▶ **Task list**:
1. Can you extract the JavaScript guide's text between "The browser client" and "for your UI.", inclusive, word for word?
2. Could you return the records between the lines holding "genus: Xanthoria" and "genus: Temnothorax", inclusive, with "scientific name" renamed to "binomial name" and nothing else altered? Give only those lines.

** Start Document segment **

Skip to content

JavaScript Guide

The browser client is a single framework-agnostic class, RemoteFramebufferView. All decoding runs in a Web Worker that owns the WebSocket, the decoder, and a transferred OffscreenCanvas, so the main thread stays free for your UI.

The client lives in widgets/ and publishes as @habemus-papadum/rfb-widgets. During development, import from the source (../src/index); when consumed as a package, import from @habemus-papadum/rfb-widgets.

Quick start

import { RemoteFramebufferView } from "@habemus-papadum/rfb-widgets";

const view = new RemoteFramebufferView(document.getElementById("stage")!, {
  url: "ws://localhost:8765",
  onState: (s) => console.log("state:", s),
  onStats: (s) => console.log(s.transport, s.framesDisplayed, "fps-ish"),
});

// when you're done (route change, component unmount, ...):
view.dispose();

Pass either a <canvas> (used directly) or any container element (a canvas is created to fill it). The view sizes the canvas backing store, transfers it to the worker, opens the connection, and starts forwarding input events.

Options

interface RfbViewOptions {
  url: string;                       // ws:// or wss:// endpoint
  workerFactory?: () => Worker;      // override worker construction (see CSP below)
  autoResize?: boolean;              // default true (ResizeObserver -> set_viewport)
  devicePixelRatio?: number;         // override window.devicePixelRatio
  maxBackingDimension?: number;      // cap backing pixels (decoder/GPU limits)
  imageOnly?: boolean;               // force the image transport (skip H.264)
  maxInflight?: number;              // client-side decode backpressure ceiling
  fit?: "contain" | "cover" | "fill"; // frame-vs-canvas AR handling (default "contain")
  background?: string;               // letterbox fill for "contain" (CSS color; default "#000")
  zoom?: number;                     // initial zoom on top of the fit (1 = fit)
  panX?: number; panY?: number;      // initial pan offset (backing device px)

** End Document segment **
** Start The input **

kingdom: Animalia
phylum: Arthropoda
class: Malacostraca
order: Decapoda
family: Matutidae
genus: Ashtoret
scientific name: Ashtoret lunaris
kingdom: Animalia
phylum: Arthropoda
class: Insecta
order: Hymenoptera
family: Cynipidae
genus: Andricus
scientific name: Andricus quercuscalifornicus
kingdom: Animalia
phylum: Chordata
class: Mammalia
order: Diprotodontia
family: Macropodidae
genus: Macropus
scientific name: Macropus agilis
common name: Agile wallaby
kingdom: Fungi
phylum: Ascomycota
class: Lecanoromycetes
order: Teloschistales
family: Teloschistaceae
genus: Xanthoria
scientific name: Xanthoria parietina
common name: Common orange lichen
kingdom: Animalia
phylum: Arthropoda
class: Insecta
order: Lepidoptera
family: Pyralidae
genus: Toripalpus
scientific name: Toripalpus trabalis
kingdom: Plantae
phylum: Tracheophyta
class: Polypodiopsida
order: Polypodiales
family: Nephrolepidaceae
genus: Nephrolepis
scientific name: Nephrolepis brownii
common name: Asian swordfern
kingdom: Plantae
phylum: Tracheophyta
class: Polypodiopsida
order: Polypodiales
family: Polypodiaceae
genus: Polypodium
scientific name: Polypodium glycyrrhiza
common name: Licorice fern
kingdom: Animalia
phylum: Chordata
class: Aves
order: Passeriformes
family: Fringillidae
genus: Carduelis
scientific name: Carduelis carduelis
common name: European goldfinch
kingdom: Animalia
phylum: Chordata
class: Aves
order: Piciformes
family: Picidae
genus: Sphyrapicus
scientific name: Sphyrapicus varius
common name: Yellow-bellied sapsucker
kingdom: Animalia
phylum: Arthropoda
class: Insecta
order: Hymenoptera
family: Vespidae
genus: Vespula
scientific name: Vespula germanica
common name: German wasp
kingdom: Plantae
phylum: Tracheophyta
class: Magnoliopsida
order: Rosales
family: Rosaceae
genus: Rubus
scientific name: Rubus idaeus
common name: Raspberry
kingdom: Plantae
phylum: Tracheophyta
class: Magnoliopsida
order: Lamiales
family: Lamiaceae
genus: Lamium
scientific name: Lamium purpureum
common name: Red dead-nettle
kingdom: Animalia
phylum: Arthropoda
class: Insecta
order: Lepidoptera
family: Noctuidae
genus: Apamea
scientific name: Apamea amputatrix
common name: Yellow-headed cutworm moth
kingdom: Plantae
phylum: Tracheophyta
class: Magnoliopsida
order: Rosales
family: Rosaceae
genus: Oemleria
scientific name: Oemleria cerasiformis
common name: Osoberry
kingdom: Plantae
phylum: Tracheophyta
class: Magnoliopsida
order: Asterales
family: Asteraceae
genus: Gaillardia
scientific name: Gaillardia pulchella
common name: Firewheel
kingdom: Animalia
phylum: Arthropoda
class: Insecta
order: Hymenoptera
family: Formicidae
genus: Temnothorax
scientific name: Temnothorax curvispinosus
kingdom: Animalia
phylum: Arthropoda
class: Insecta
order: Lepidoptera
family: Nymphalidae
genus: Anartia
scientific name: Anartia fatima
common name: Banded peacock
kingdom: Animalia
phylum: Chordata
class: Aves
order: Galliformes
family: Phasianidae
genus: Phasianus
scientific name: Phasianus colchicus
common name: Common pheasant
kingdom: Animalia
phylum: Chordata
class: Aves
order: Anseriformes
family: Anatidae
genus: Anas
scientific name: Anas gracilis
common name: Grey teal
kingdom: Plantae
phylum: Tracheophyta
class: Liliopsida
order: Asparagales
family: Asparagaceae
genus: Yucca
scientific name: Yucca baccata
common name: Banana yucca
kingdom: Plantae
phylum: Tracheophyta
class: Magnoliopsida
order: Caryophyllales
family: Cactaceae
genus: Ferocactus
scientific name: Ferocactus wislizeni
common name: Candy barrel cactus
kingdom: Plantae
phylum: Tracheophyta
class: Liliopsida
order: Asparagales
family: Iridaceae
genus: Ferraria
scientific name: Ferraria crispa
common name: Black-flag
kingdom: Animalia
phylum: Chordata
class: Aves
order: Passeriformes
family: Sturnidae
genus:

** End The input **

▶ **Answers to the problems**:
1.
The browser client is a single framework-agnostic class, RemoteFramebufferView. All decoding runs in a Web Worker that owns the WebSocket, the decoder, and a transferred OffscreenCanvas, so the main thread stays free for your UI.

2.
genus: Xanthoria
binomial name: Xanthoria parietina
common name: Common orange lichen
kingdom: Animalia
phylum: Arthropoda
class: Insecta
order: Lepidoptera
family: Pyralidae
genus: Toripalpus
binomial name: Toripalpus trabalis
kingdom: Plantae
phylum: Tracheophyta
class: Polypodiopsida
order: Polypodiales
family: Nephrolepidaceae
genus: Nephrolepis
binomial name: Nephrolepis brownii
common name: Asian swordfern
kingdom: Plantae
phylum: Tracheophyta
class: Polypodiopsida
order: Polypodiales
family: Polypodiaceae
genus: Polypodium
binomial name: Polypodium glycyrrhiza
common name: Licorice fern
kingdom: Animalia
phylum: Chordata
class: Aves
order: Passeriformes
family: Fringillidae
genus: Carduelis
binomial name: Carduelis carduelis
common name: European goldfinch
kingdom: Animalia
phylum: Chordata
class: Aves
order: Piciformes
family: Picidae
genus: Sphyrapicus
binomial name: Sphyrapicus varius
common name: Yellow-bellied sapsucker
kingdom: Animalia
phylum: Arthropoda
class: Insecta
order: Hymenoptera
family: Vespidae
genus: Vespula
binomial name: Vespula germanica
common name: German wasp
kingdom: Plantae
phylum: Tracheophyta
class: Magnoliopsida
order: Rosales
family: Rosaceae
genus: Rubus
binomial name: Rubus idaeus
common name: Raspberry
kingdom: Plantae
phylum: Tracheophyta
class: Magnoliopsida
order: Lamiales
family: Lamiaceae
genus: Lamium
binomial name: Lamium purpureum
common name: Red dead-nettle
kingdom: Animalia
phylum: Arthropoda
class: Insecta
order: Lepidoptera
family: Noctuidae
genus: Apamea
binomial name: Apamea amputatrix
common name: Yellow-headed cutworm moth
kingdom: Plantae
phylum: Tracheophyta
class: Magnoliopsida
order: Rosales
family: Rosaceae
genus: Oemleria
binomial name: Oemleria cerasiformis
common name: Osoberry
kingdom: Plantae
phylum: Tracheophyta
class: Magnoliopsida
order: Asterales
family: Asteraceae
genus: Gaillardia
binomial name: Gaillardia pulchella
common name: Firewheel
kingdom: Animalia
phylum: Arthropoda
class: Insecta
order: Hymenoptera
family: Formicidae
genus: Temnothorax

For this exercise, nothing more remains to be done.